Title: Everything I Never Told You (2014)
Author: Celeste Ng
Genre: Contemporary Fiction
Lydia is the favourite child of Marilyn and James Lee; a girl who inherited her mother’s bright blue eyes and her father’s jet-black hair. Her parents are determined that Lydia will fulfill the dreams they were unable to pursue – in Marilyn’s case that her daughter become a doctor rather than a homemaker, in James’s case that Lydia be popular at school, a girl with a busy social life and the centre of every party. But Lydia is under pressures that have nothing to do with growing up in 1970s small town Ohio. Her father is an American born of first-generation Chinese immigrants, and his ethnicity, and hers, make them conspicuous in any setting.
When Lydia’s body is found in the local lake, James is consumed by guilt and sets out on a reckless path that may destroy his marriage. Marilyn, devastated and vengeful, is determined to make someone accountable, no matter what the cost.
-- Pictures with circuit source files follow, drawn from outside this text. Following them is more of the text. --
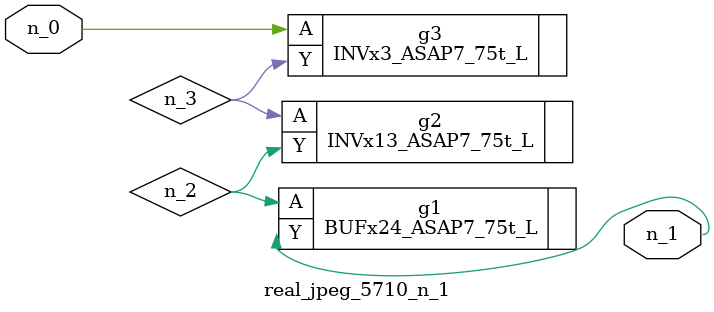
<source format=v>
module real_jpeg_5710_n_1 (n_0, n_1);

input n_0;

output n_1;

wire n_3;
wire n_2;

INVx3_ASAP7_75t_L g3 ( 
.A(n_0),
.Y(n_3)
);

BUFx24_ASAP7_75t_L g1 ( 
.A(n_2),
.Y(n_1)
);

INVx13_ASAP7_75t_L g2 ( 
.A(n_3),
.Y(n_2)
);


endmodule
</source>
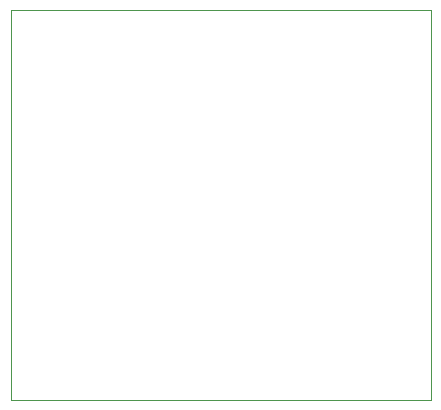
<source format=gbr>
%TF.GenerationSoftware,KiCad,Pcbnew,(5.1.6)-1*%
%TF.CreationDate,2020-09-13T20:14:07-05:00*%
%TF.ProjectId,CircuitBoard,43697263-7569-4744-926f-6172642e6b69,rev?*%
%TF.SameCoordinates,Original*%
%TF.FileFunction,Profile,NP*%
%FSLAX46Y46*%
G04 Gerber Fmt 4.6, Leading zero omitted, Abs format (unit mm)*
G04 Created by KiCad (PCBNEW (5.1.6)-1) date 2020-09-13 20:14:07*
%MOMM*%
%LPD*%
G01*
G04 APERTURE LIST*
%TA.AperFunction,Profile*%
%ADD10C,0.050000*%
%TD*%
G04 APERTURE END LIST*
D10*
X195580000Y-121920000D02*
X195580000Y-88900000D01*
X231140000Y-121920000D02*
X195580000Y-121920000D01*
X231140000Y-88900000D02*
X231140000Y-121920000D01*
X195580000Y-88900000D02*
X231140000Y-88900000D01*
M02*

</source>
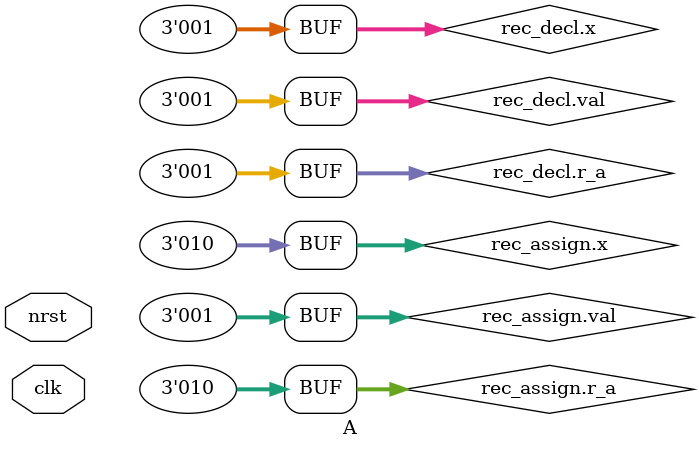
<source format=sv>

module B_top // "b_mod"
(
);

// Variables generated for SystemC signals
logic clk;
logic nrst;


//------------------------------------------------------------------------------
// Child module instances

A a_mod
(
  .clk(clk),
  .nrst(nrst)
);

endmodule



//==============================================================================
//
// Module: A (test_read_defined.cpp:76:5)
//
module A // "b_mod.a_mod"
(
    input logic clk,
    input logic nrst
);

// Variables generated for SystemC signals

//------------------------------------------------------------------------------
// Method process: rec_decl (test_read_defined.cpp:41:5) 

always_comb 
begin : rec_decl     // test_read_defined.cpp:41:5
    logic [2:0] x;
    logic [2:0] val;
    logic [2:0] r_a;
    x = 1;
    val = x;
    r_a = val;
end

//------------------------------------------------------------------------------
// Method process: rec_assign (test_read_defined.cpp:49:5) 

always_comb 
begin : rec_assign     // test_read_defined.cpp:49:5
    logic [2:0] val;
    logic [2:0] r_a;
    logic [2:0] x;
    val = 1;
    r_a = val;
    r_a = 2;
    x = r_a;
end

endmodule



</source>
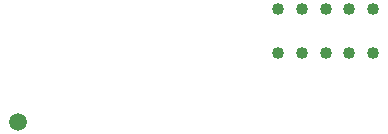
<source format=gbr>
G04*
G04 #@! TF.GenerationSoftware,Altium Limited,Altium Designer,25.8.1 (18)*
G04*
G04 Layer_Color=255*
%FSLAX25Y25*%
%MOIN*%
G70*
G04*
G04 #@! TF.SameCoordinates,7B14AC28-D965-4A85-B311-1C3B9A759C65*
G04*
G04*
G04 #@! TF.FilePolarity,Positive*
G04*
G01*
G75*
%ADD44C,0.04000*%
%ADD45C,0.05906*%
D44*
X250752Y471120D02*
D03*
X258626D02*
D03*
X266500D02*
D03*
X274374D02*
D03*
X282248D02*
D03*
X250752Y485500D02*
D03*
X282248D02*
D03*
X274374D02*
D03*
X266500D02*
D03*
X258626D02*
D03*
D45*
X164000Y448000D02*
D03*
M02*

</source>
Lydia’s older brother, Nathan, is convinced that local bad boy Jack is somehow involved. But it’s the youngest in the family – Hannah – who observes far more than anyone realises and who may be the only one who knows what really happened.
Read the first lines…
Lydia is dead. But they don’t know this yet. 1977, May 3, six thirty in the morning, no one knows anything but this innocuous fact: Lydia is late for breakfast. As always, next to her cereal bowl, her mother has placed a sharpened pencil and Lydia’s physics homework, six problems flagged with small ticks. Driving to work, Lydia’s father nudges the dial toward WXKP, Northwest Ohio’s Best News Source, vexed by the crackles of static. On the stairs, Lydia’s brother yawns, still twined in the tail end of his dream. And in her chair in the corner of the kitchen, Lydia’s sister hunches moon-eyed over her cornflakes, sucking them to pieces one by one, waiting for Lydia to appear. It’s she who says, at last, “Lydia’s taking a long time today.”
Upstairs, Marilyn opens her daughter’s door and sees the bed unslept in: neat hospital corners still pleated beneath the comforter, pillow still fluffed and convex. Nothing seems out of place. Mustard-colored corduroys tangled on the floor, a single rainbow-striped sock. A row of science fair ribbons on the wall, a postcard of Einstein. Lydia’s duffel bag crumpled on the floor of the closet. Lydia’s green bookbag slouched against her desk. Lydia’s bottle of Baby Soft atop the dresser, a sweet, powdery, loved-baby scent still in the air. But no Lydia.